How Covid Affected Mental Health

How Covid Affected Mental Health

How Covid Affected Mental Health

Staying locked up in your room and never being able to have a quick walk or a short visit made people experience the hardest days of their lives. People started to value crowded places and celebratory events – even introverts believe me – because they tasted what being and staying alone feels like. When people started to contact one another on social media platforms, they knew that they weren’t alone. Is this relieving? Maybe, but what is surely not relieving is the mental health consequences that hit us all. Fear, grief, depression, trauma, and uncertainty were the stars of the show and they played it well.

The percentage of adults who had symptoms of an anxiety or a depressive disorder during the past 7 days and those with unmet mental health needs during the past 4 weeks increased significantly from August 2020 to February 2021

- KENNY WALTER, editor with HCPLive.

Social Isolation and Conflict With the Community

The foremost mental health consequence people experienced during Covid19 was fear. Imagine waking up one day with a crucial pandemic hitting your country and putting your life and your loved one’s lives at stake. Seeing all these death and infection rates on TV made anxiety and fear reach off the charts. People were uptight and restless whenever someone they know gets infected. Everyone fears death, no one loves to die. In this context, Covid19 was creeping out on everyone’s door and invading their peace of mind.

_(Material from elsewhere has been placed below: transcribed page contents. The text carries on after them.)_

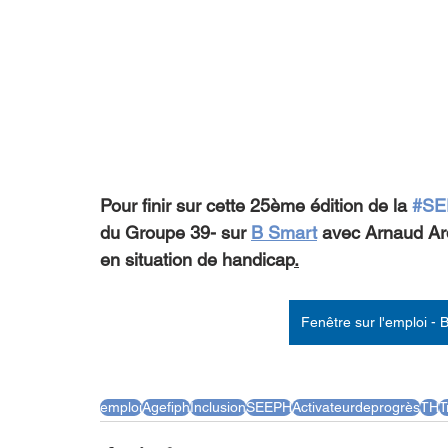
Pour finir sur cette 25ème édition de la 
#SE
du Groupe 39- sur 
B Smart
 avec Arnaud Ard
en situation de handicap
.
Fenêtre sur l'emploi -
emploi
Agefiph
Inclusion
SEEPH
Activateurdeprogrès
TH
T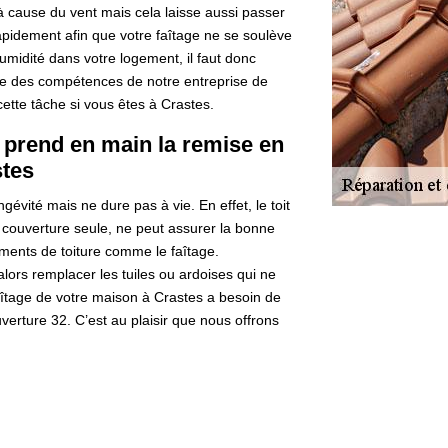
 à cause du vent mais cela laisse aussi passer
 rapidement afin que votre faîtage ne se soulève
d’humidité dans votre logement, il faut donc
rtie des compétences de notre entreprise de
ette tâche si vous êtes à Crastes.
 prend en main la remise en
stes
évité mais ne dure pas à vie. En effet, le toit
couverture seule, ne peut assurer la bonne
éléments de toiture comme le faîtage.
 alors remplacer les tuiles ou ardoises qui ne
faîtage de votre maison à Crastes a besoin de
verture 32. C’est au plaisir que nous offrons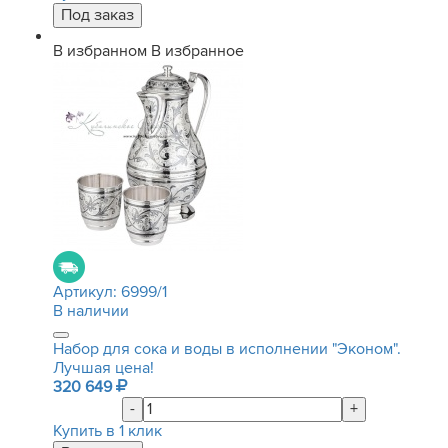
В избранном
В избранное
Артикул:
6999/1
В наличии
Набор для сока и воды в исполнении "Эконом".
Лучшая цена!
320 649
-
+
Купить в 1 клик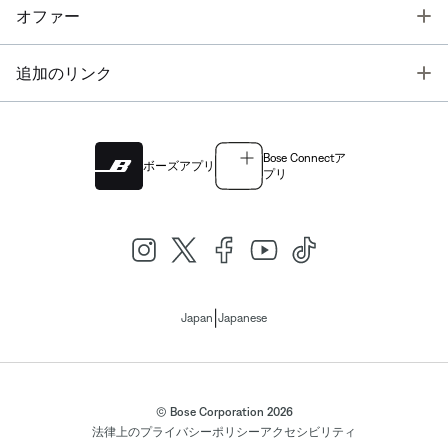
T
オファー
T
追加のリンク
Bose Connectア
ボーズアプリ
プリ
|
Japan
Japanese
© Bose Corporation 2026
法律上の
プライバシーポリシー
アクセシビリティ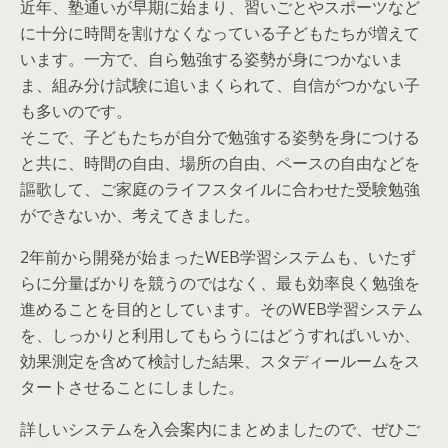
近年、塾通いが早期に始まり、習いごとやスポーツなど
に十分に時間を割けなくなっている子どもたちが増えて
います。一方で、自ら勉強する姿勢が身につかないま
ま、組み分け試験に追いまくられて、自信がつかない子
も多いのです。
そこで、子どもたちが自分で勉強する姿勢を身につける
と共に、時間の自由、場所の自由、ペースの自由などを
謳歌して、ご家庭のライフスタイルに合わせた受験勉強
ができないか、考えてきました。
2年前から開発が始まったWEB学習システムも、いたず
らに分量ばかりを競うのではなく、最も効率良く勉強を
進めることを目的としています。そのWEB学習システム
を、しっかりと利用してもらうにはどうすればいいか、
効果測定を含めて検討した結果、スタディールームをス
タートさせることにしました。
詳しいシステムを入会案内にまとめましたので、ぜひご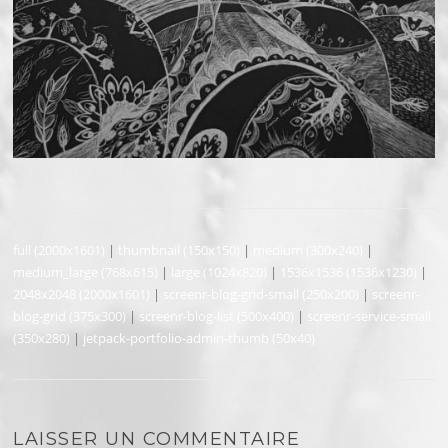
full (2000x1601)
|
thumbnail (150x150)
|
medium (300x240)
|
medium_large (768x615)
|
large (1024x820)
|
1536x1536 (1536x1230)
|
2048x2048 (2000x1601)
|
screenr-blog-grid-small (250x200)
|
screenr-
blog-grid (375x300)
|
screenr-blog-list (500x400)
|
screenr-service-small
(350x280)
|
jetpack-portfolio-admin-thumb (50x40)
LAISSER UN COMMENTAIRE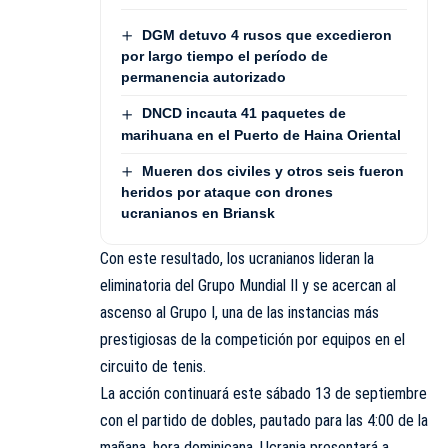
DGM detuvo 4 rusos que excedieron
por largo tiempo el período de
permanencia autorizado
DNCD incauta 41 paquetes de
marihuana en el Puerto de Haina Oriental
Mueren dos civiles y otros seis fueron
heridos por ataque con drones
ucranianos en Briansk
Con este resultado, los ucranianos lideran la
eliminatoria del Grupo Mundial II y se acercan al
ascenso al Grupo I, una de las instancias más
prestigiosas de la competición por equipos en el
circuito de tenis.
La acción continuará este sábado 13 de septiembre
con el partido de dobles, pautado para las 4:00 de la
mañana, hora dominicana. Ucrania presentará a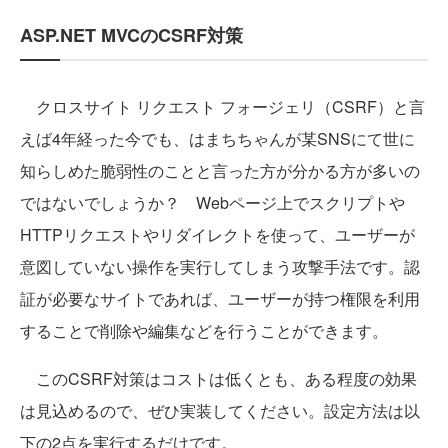
ASP.NET MVCのCSRF対策
クロスサイト リクエスト フォージェリ（CSRF）と言
えば4年経った今でも、はまちちゃんが某SNSにて世に
知らしめた脆弱性のことと言った方が分かる方が多いの
ではないでしょうか？ Webページ上でスクリプトや
HTTPリクエストやリダイレクトを使って、ユーザーが
意図していない操作を実行してしまう攻撃手法です。認
証が必要なサイトであれば、ユーザーが持つ権限を利用
することで削除や編集などを行うことができます。
このCSRF対策はコストは低くとも、ある程度の効果
は見込めるので、ぜひ実装してください。設定方法は以
下の2点を実行するだけです。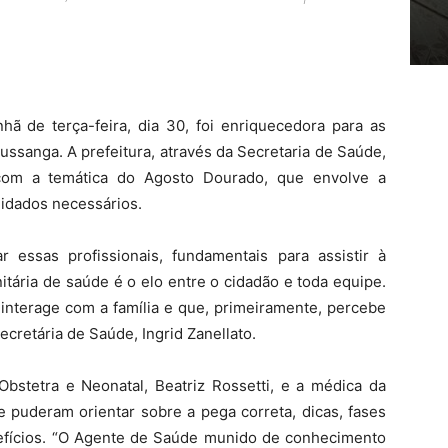
 de terça-feira, dia 30, foi enriquecedora para as
ssanga. A prefeitura, através da Secretaria de Saúde,
 com a temática do Agosto Dourado, que envolve a
uidados necessários.
ar essas profissionais, fundamentais para assistir à
tária de saúde é o elo entre o cidadão e toda equipe.
 interage com a família e que, primeiramente, percebe
ecretária de Saúde, Ingrid Zanellato.
 Obstetra e Neonatal, Beatriz Rossetti, e a médica da
e puderam orientar sobre a pega correta, dicas, fases
efícios. “O Agente de Saúde munido de conhecimento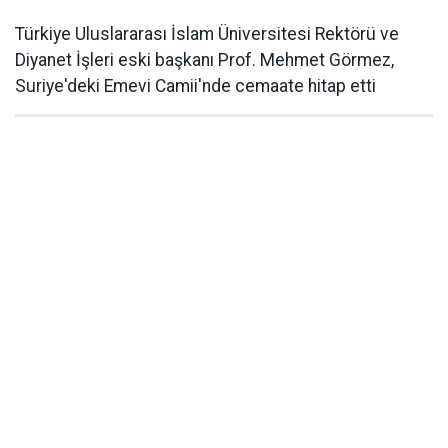
Türkiye Uluslararası İslam Üniversitesi Rektörü ve
Diyanet İşleri eski başkanı Prof. Mehmet Görmez,
Suriye'deki Emevi Camii'nde cemaate hitap etti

What follows anxiety and fear is depression. Everything happening in the world already was not enough. People were never ready anymore to get depressed yet Covid19 successfully did the job. Jobs were lost, contact was forbidden, and fear was around. Isn’t this enough for depression to hit? People were alone doing nothing all day even if they still had their jobs but who can be productive in such a state? Suicide rates started to rapidly increase and depression medication consumption also ranked high. Insomnia as well topped the charts because constant dark thoughts kept creeping their way into people’s peace of mind. The only relieving idea to people was that they knew they weren’t alone in this but they weren’t happy either.

Covid Has Put the World at Risk of Prolonged Grief Disorder

Grief and trauma. Grief is the normal fear of loss response after any traumatic incident or event. Nowadays people are valuing a good company when they get the chance to experience one because Covid19 engraved such a harsh loss issue inside everyone. They missed their family and small details in their daily life actions. Guilt made people grief even more because they started re-evaluating their actions and if they ever did someone wrong. It was hard and we all know that it will continue to stay hard.

Dealing with something out of the blue embeds a feeling of uncertainty. When Covid19 first hit the globe, people were in denial. Is it true? What was the factor triggering this virus? Are all rates fake? Denial and uncertainty made people more anxious. Uncertainty makes people tied and not able to process things and incidents properly. Questioning oneself and rationalizing this phase led to exhaustion and restlessness. Uncertainty tolerance should have been the best way to get out of it in the least risky way.